The feature scans and categorizes important documents e.g. passports, IDs, etc., and it's a feature of Google's official Files app.

Instead of dropping support and phasing it out, they're going to kill it and DELETE all of those critical documents for users.

JFC. Awesome.

[-] Carighan@lemmy.world 38 points 10 months ago

Note that this is only about the copy made into the important tab. I do still agree it's a stupid way if doing it, but they're not deleting the original that was imported, just the import-copy.

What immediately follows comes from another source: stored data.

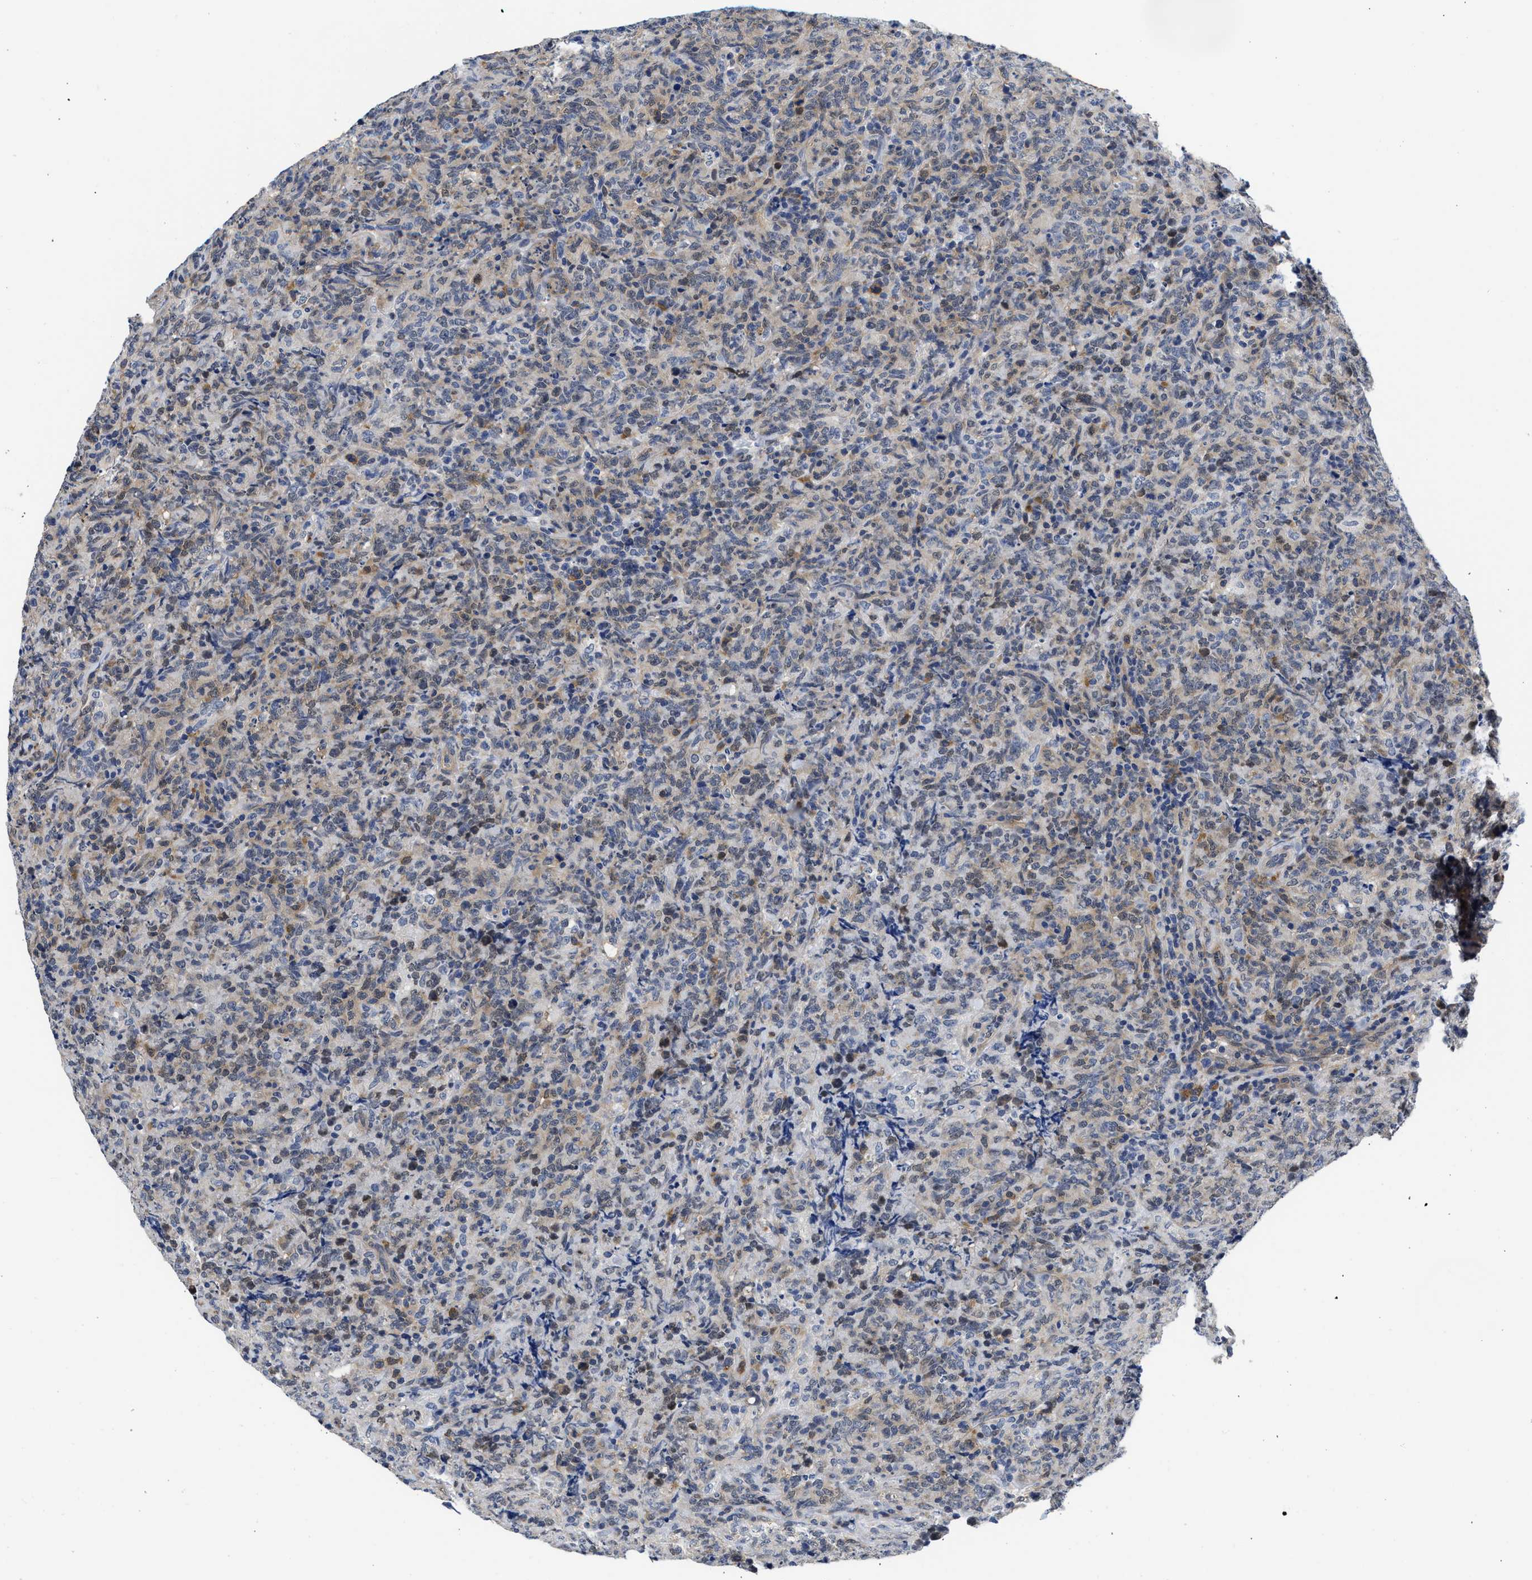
{"staining": {"intensity": "moderate", "quantity": "<25%", "location": "cytoplasmic/membranous,nuclear"}, "tissue": "lymphoma", "cell_type": "Tumor cells", "image_type": "cancer", "snomed": [{"axis": "morphology", "description": "Malignant lymphoma, non-Hodgkin's type, High grade"}, {"axis": "topography", "description": "Tonsil"}], "caption": "Human malignant lymphoma, non-Hodgkin's type (high-grade) stained with a protein marker exhibits moderate staining in tumor cells.", "gene": "XPO5", "patient": {"sex": "female", "age": 36}}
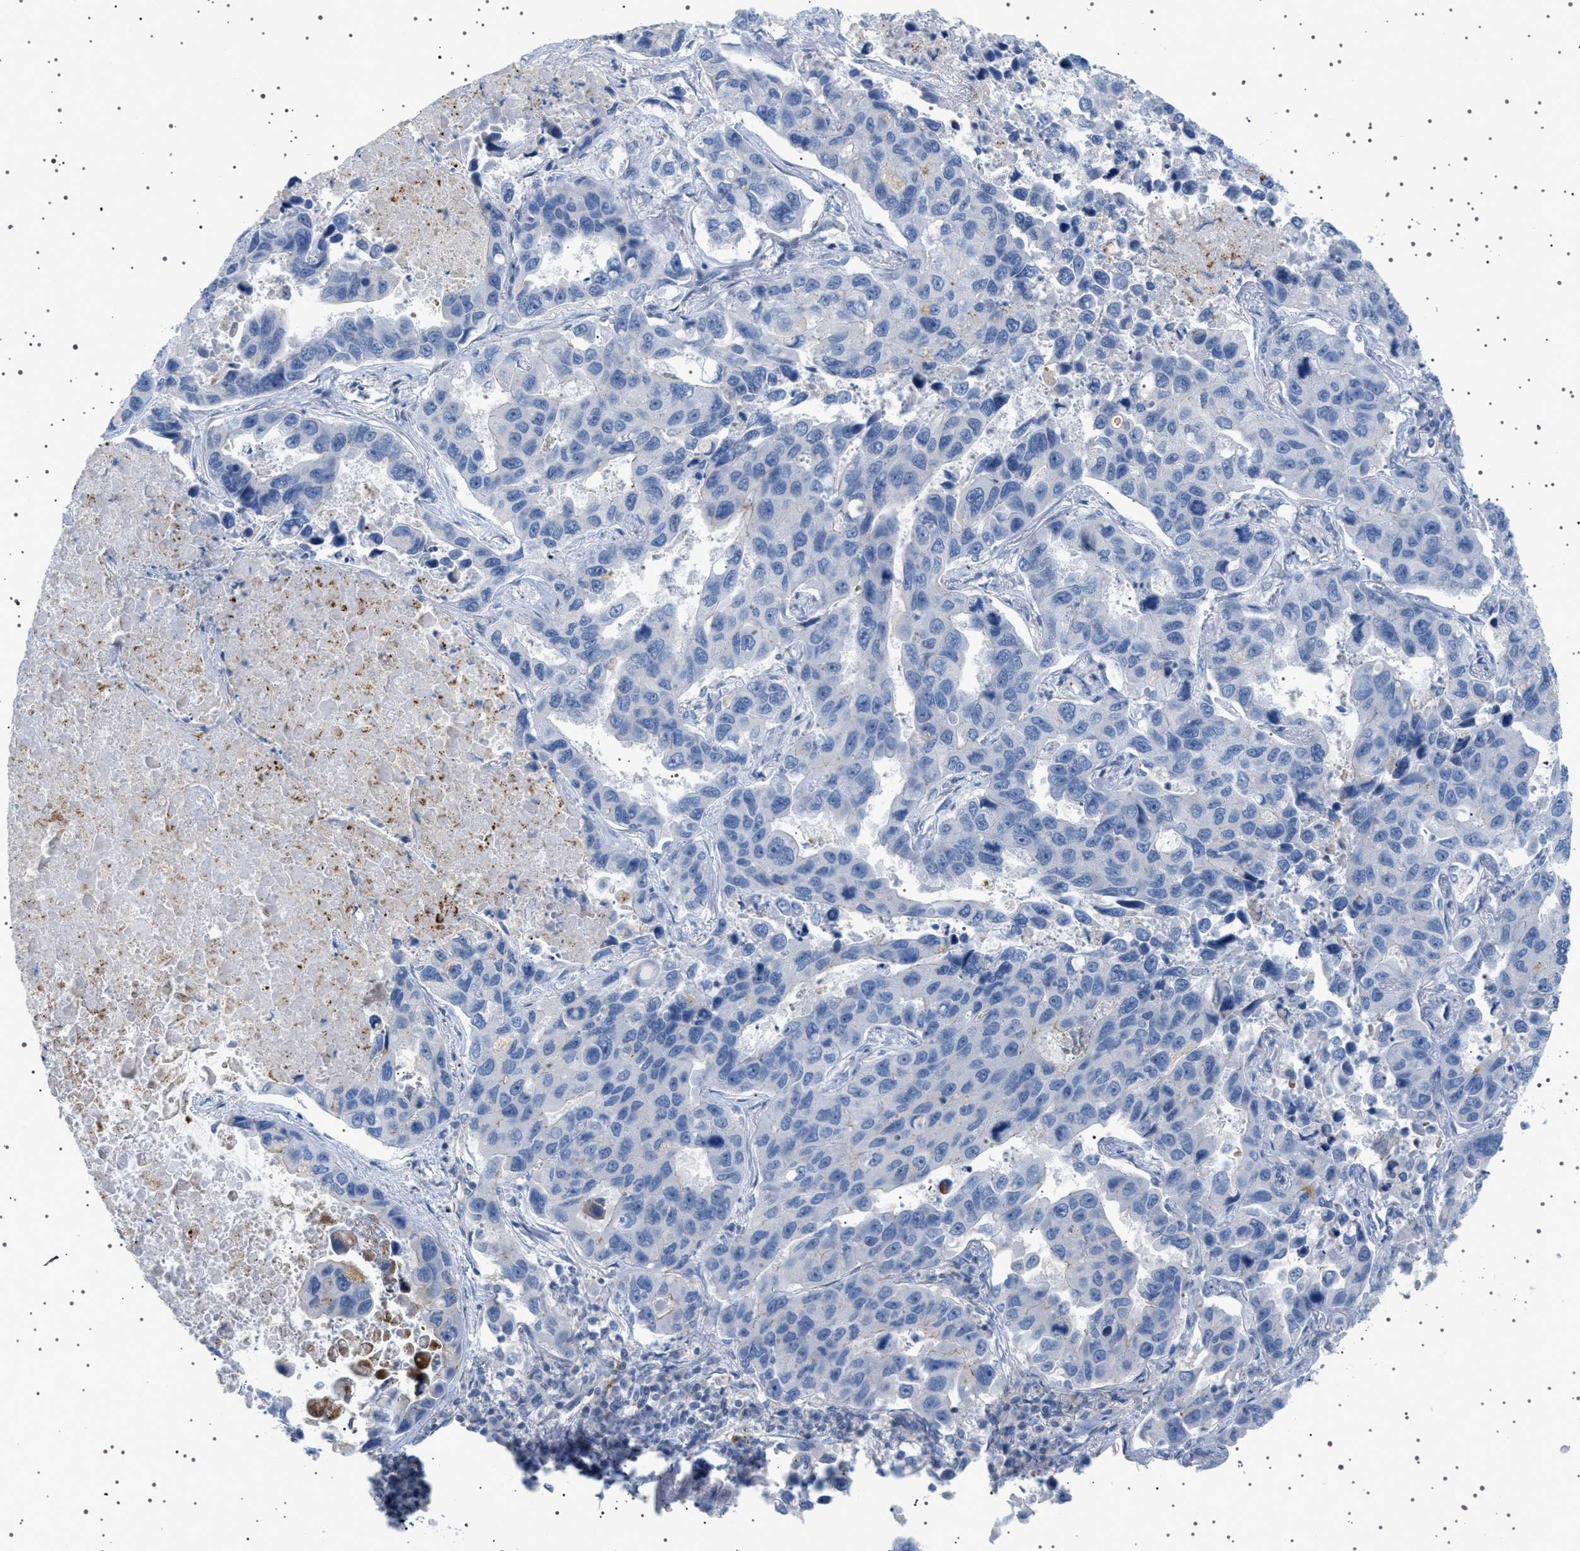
{"staining": {"intensity": "negative", "quantity": "none", "location": "none"}, "tissue": "lung cancer", "cell_type": "Tumor cells", "image_type": "cancer", "snomed": [{"axis": "morphology", "description": "Adenocarcinoma, NOS"}, {"axis": "topography", "description": "Lung"}], "caption": "There is no significant staining in tumor cells of lung adenocarcinoma.", "gene": "ADCY10", "patient": {"sex": "male", "age": 64}}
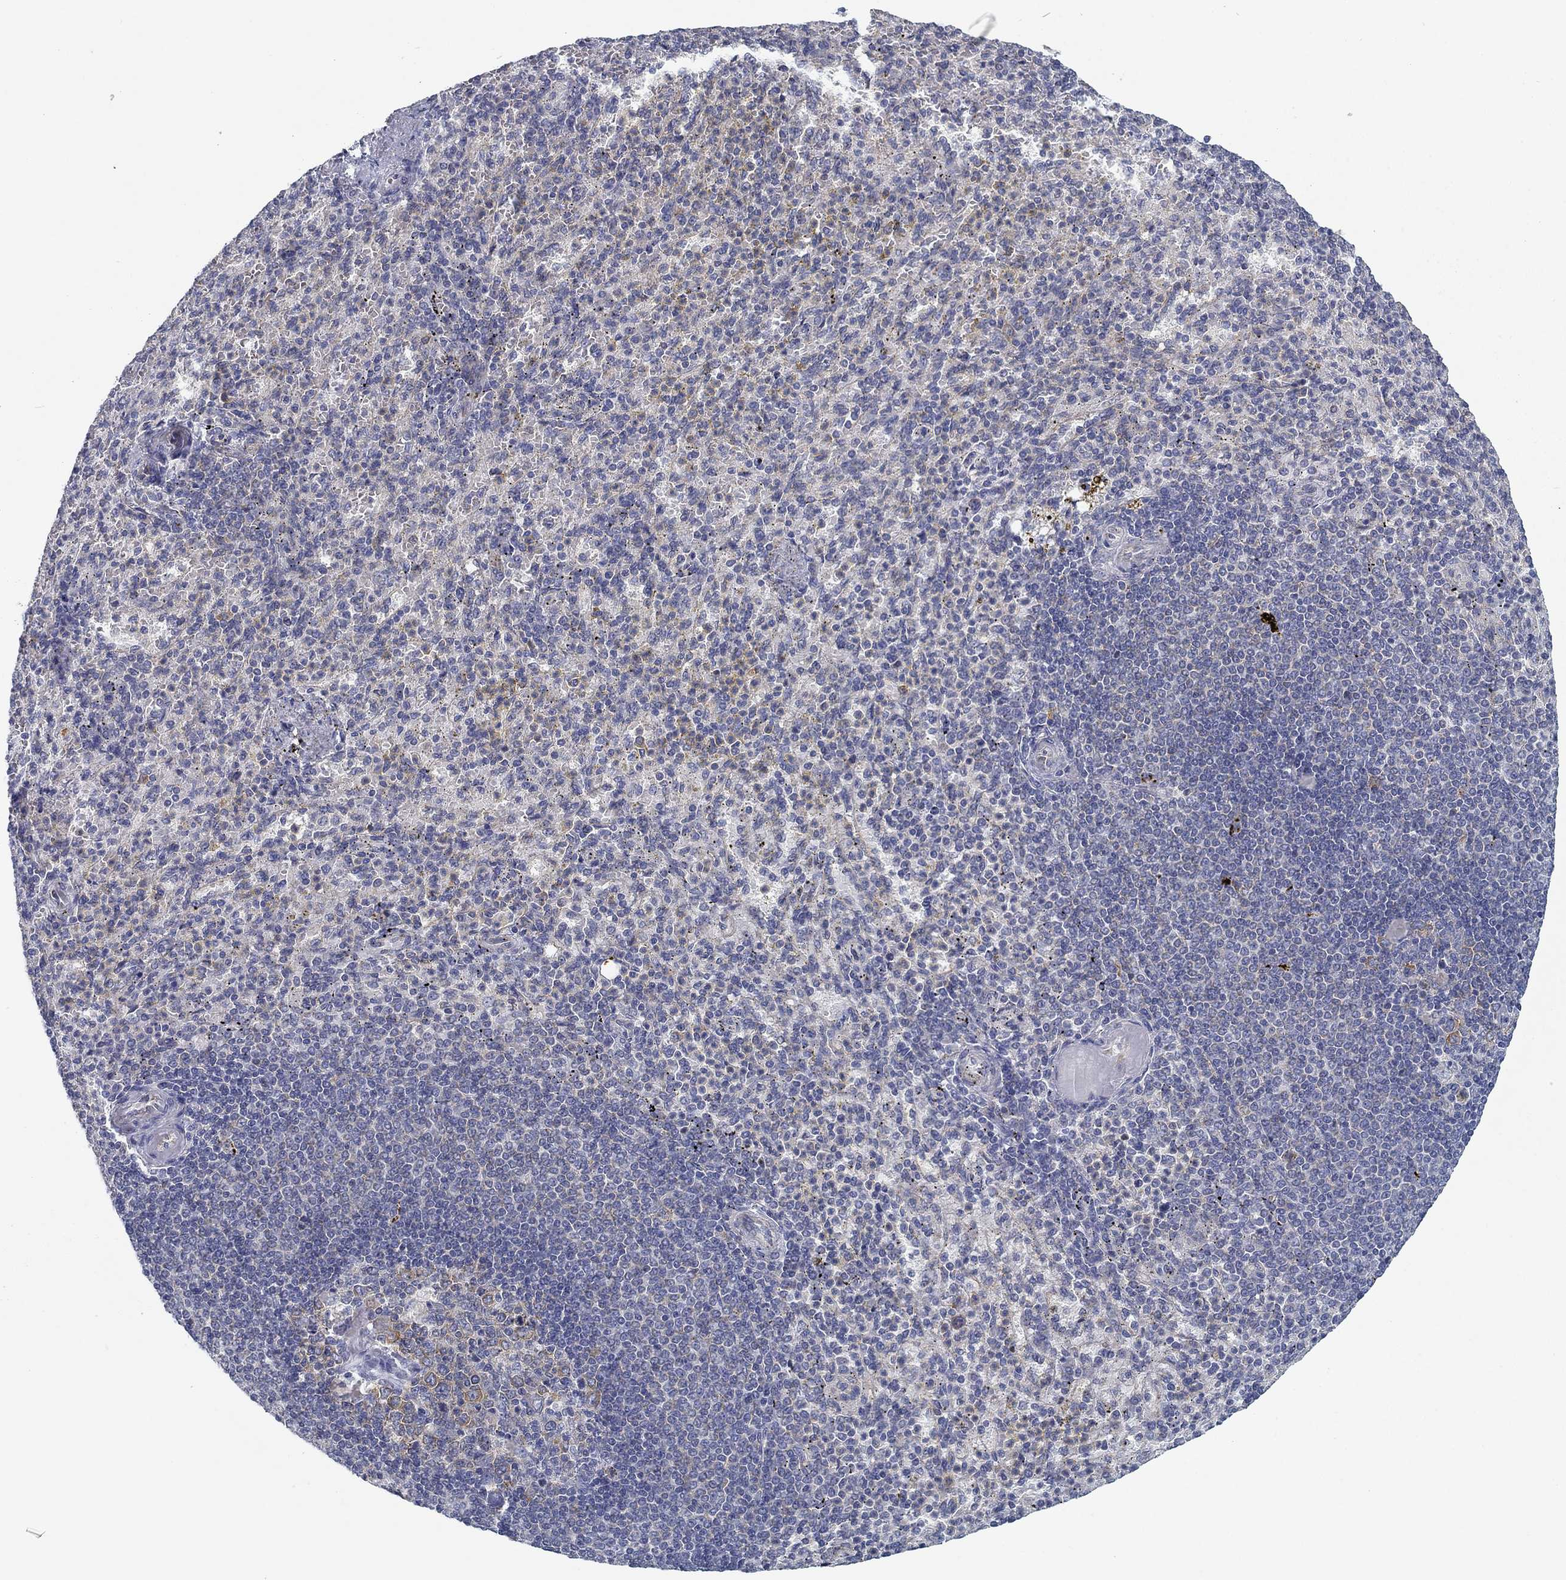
{"staining": {"intensity": "negative", "quantity": "none", "location": "none"}, "tissue": "spleen", "cell_type": "Cells in red pulp", "image_type": "normal", "snomed": [{"axis": "morphology", "description": "Normal tissue, NOS"}, {"axis": "topography", "description": "Spleen"}], "caption": "High magnification brightfield microscopy of normal spleen stained with DAB (brown) and counterstained with hematoxylin (blue): cells in red pulp show no significant expression.", "gene": "FXR1", "patient": {"sex": "female", "age": 74}}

[-] narrowide96lochkreis@lemmy.world 26 points 10 months ago

Could it happen that you already deleted the original file because you thought, well I have it in the important tab, but now will lose that copy when Google removes that tab and be left empty handed? Not sure how this tab works

[-] Anticorp@lemmy.world 12 points 10 months ago

Google: hey, let us scan all of your most important documents. We'll mark them as important for you.

You: um... Okay. I guess that could be useful. I just hope you don't record all of that information.

Google: okay, we recorded all of your most important documents, so now we're deleting them. Ta ta!

[-] petrescatraian@libranet.de 5 points 10 months ago* (last edited 10 months ago)

@circuscritic Security wise, it does make sense. Supposedly, you still have these documents in original (edit: I mean, in physical format), and you can scan them once again how many times you want. I imagine it would be worse to simply decrypt these and leave them in a random folder somewhere on users' phones in plain sight, available to any app that would read them.

There are plenty of options for encrypting your files anyway.

@FragmentedChicken

[-] ReversalHatchery@beehaw.org 3 points 10 months ago

I imagine it would be worse to simply decrypt these and leave them in a random folder somewhere on users' phones in plain sight, available to any app that would read them.

Why, did it encrypt and then delete the files that it detected as important when it scanned the device? That's just even worse.

[-] petrescatraian@libranet.de 1 points 10 months ago

@ReversalHatchery I don't have access to the feature but I'm assuming the option was rather opt-in? And now they're sending notifications to everyone affected, so it's not like it's doing anything the users are unaware.

I do agree they could have better explained the reason they're choosing to delete the documents instead of decrypting them.